Monday, October 8, 2007

Statistics and the independence of syntax and semantics

I know we're moving on to animal communication, but I had a comment on last week's materials that I felt should be made. It seemed to me that the "take-away" lesson we converged on during the course of our discussion of the LSLT excerpts was that Markovian processes, whether hidden (over POS tags) , high order (lots of history), or both, were dismantled by Chomsky as implausible accounts of natural language phenomena. This is undoubtedly true, but not even remotely controversial for most folks who are interested in statistical models of language. What I thought was also quite evident from reading LSLT but wasn't really addressed was the fact that Chomsky also argues for independence of meaning and grammaticality (I know this sounds so obvious as to almost be another example of the inanity of people who "work on statistics"). However, the implications of this claim are actually extremely precise for any statistical model. Specifically, we know that the independence of two events A & B has the following properties:
  1. P(A,B) = P(A)P(B)
  2. P(A|B) = P(A)
  3. P(B|A) = P(B)
Therefore, if we are interested in "grammaticality" and are working with a model which conflates meaning and grammaticality (ie, P(A,B)), we must immediately doubt whether we can really even address the later without factoring out the former. Conversely, if we have a model which predicts both, we would expect their relationship (if Chomsky is right) to conform approximately to the relationship expressed in (1).

Any thoughts? Did I miss something obvious?


Tim Hunter said...

I guess I agree so far but I'm not sure what you're getting at ... can you be a bit more specific? What are the events A and B which we'd be plugging in? And what is the model that conflates meaning and grammaticality?

Chris said...

A probability model that conflates meaning and grammaticality is any standard n-gram language model over words. Things that have low semantic likelihood (eg. The candle murdered my eggplant.) have low probability along side things that might have low grammatical probability (eg. Chris want to go to sleep), but are perfectly acceptable semantically.
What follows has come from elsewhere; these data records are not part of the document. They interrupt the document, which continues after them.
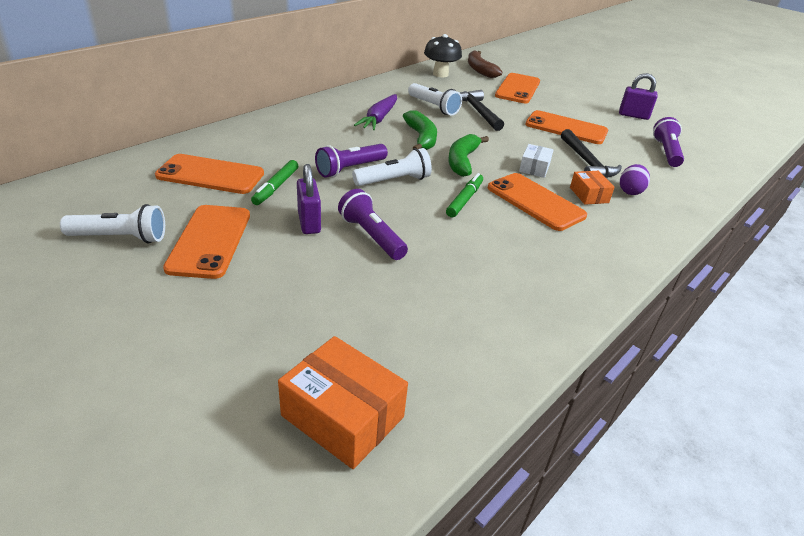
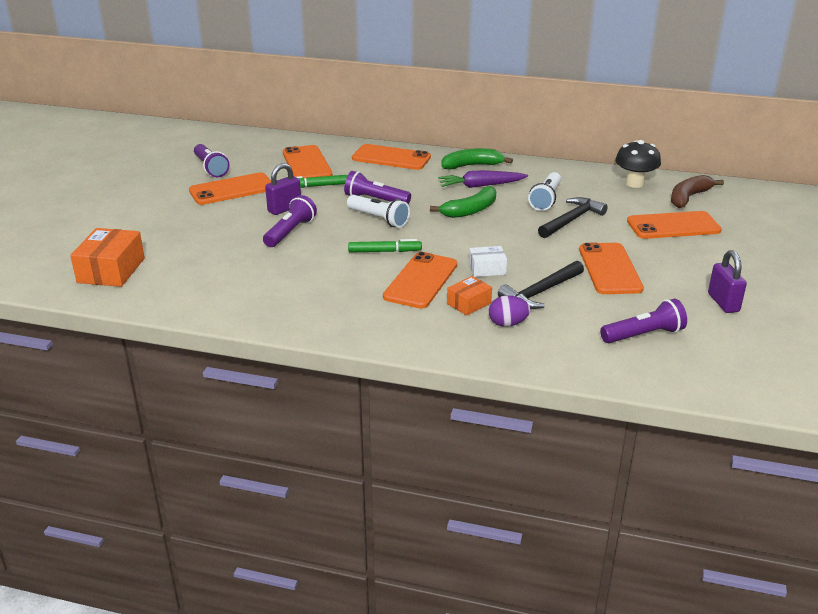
camera: 65 degrees right, 5 degrees down
white flashlight [60,204,165,243] -> purple flashlight [194,144,230,177]
green banana [448,134,489,177] -> green banana moved to [441,148,513,169]
none -> orange phone [352,144,431,170]

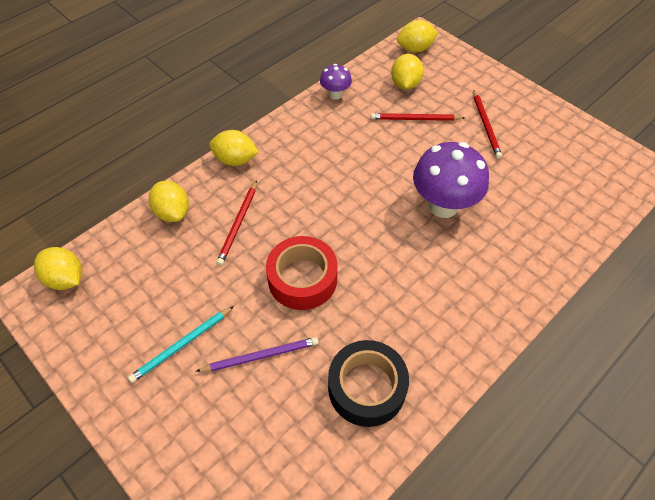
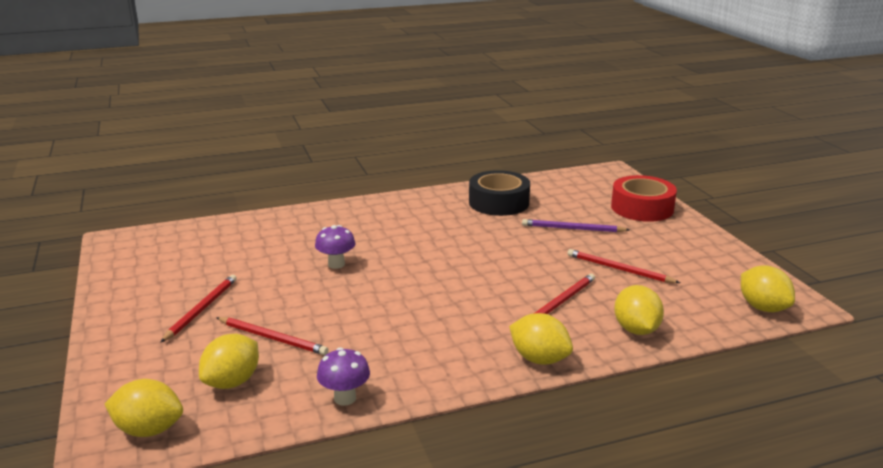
camera: 155 degrees left, 30 degrees down
turquoise pencil [128,306,234,383] -> none
red tape [266,236,338,310] -> red tape moved to [611,175,677,222]
purple mushroom [413,142,489,218] -> purple mushroom [315,225,355,269], size x0.51
none -> red pencil [567,249,680,283]

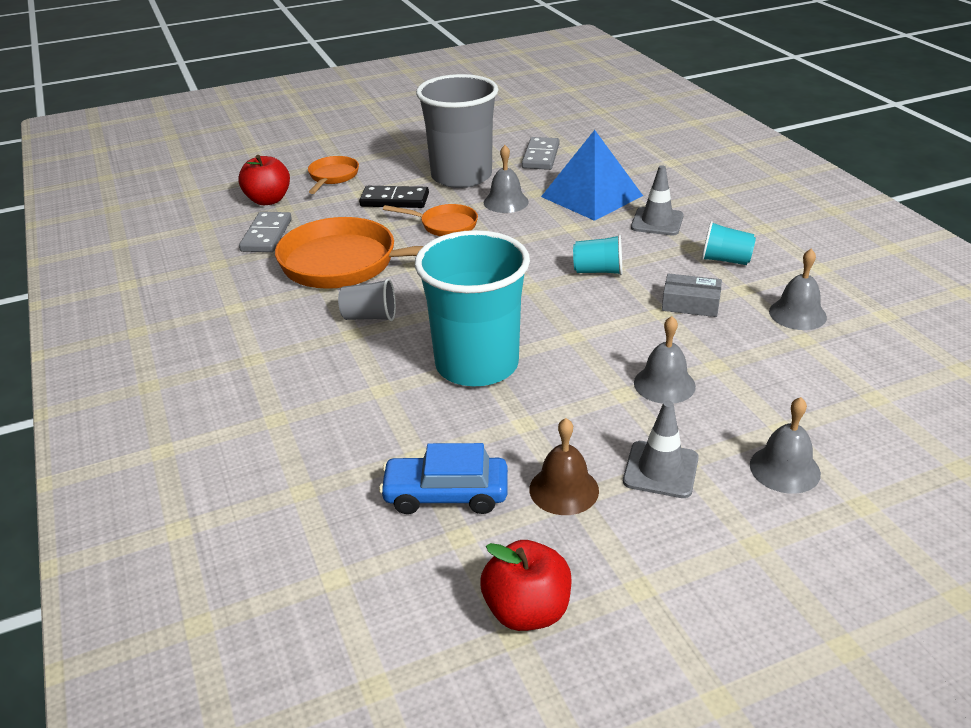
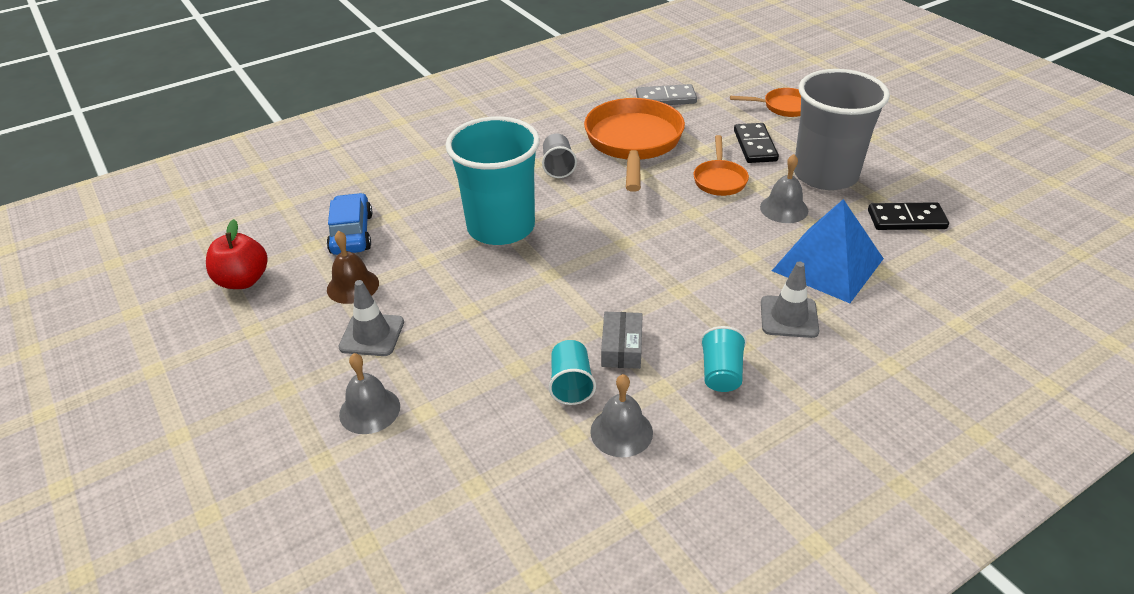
camera: 80 degrees right, 5 degrees up
red apple [238,155,290,205] -> none
grey domino [522,137,560,170] -> black domino [868,202,949,230]
turquoise cup [573,234,622,275] -> turquoise cup moved to [549,340,596,405]
grey bell [634,316,696,404] -> none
I guess my question is the same as your first one. Are there meaningful linguistic objects that can be put in the formulas above that correspond roughly to Chomsky's hypothesis of semantic/syntactic independence?

Tim Hunter said...

I think A and B would be the event of the sentence "being grammatical" and the event of the sentence "having a sensible meaning". If we build an n-gram model over a corpus we're probably going to end up with a model which conflates the two properties, because more "being grammatical" and more "having a sensible meaning" both push in the direction of being more frequently used.

I think Chomsky's whole point is that models from corpora conflate the two and give you P(A,B), when what we're really interested in as linguists is just P(A). Both "The candle murdered my eggplant" and "Chris want to go to sleep" have a high score on one of these scales and a low score on the other, so they end up close together when we multiply the two. (Also, "The candle murder my eggplant" has a low score on both so it's probably the lowest of all, whereas "Chris wants to go to sleep" has a high score on both so it's probably the highest of all, in a corpus.)

So these are, I think, the two probabilities that would slot in as A and B above, but I don't think a sentence's probability of "having a sensible meaning" is necessarily a linguistic object.

(Again I feel like I might be missing something in the question though ...)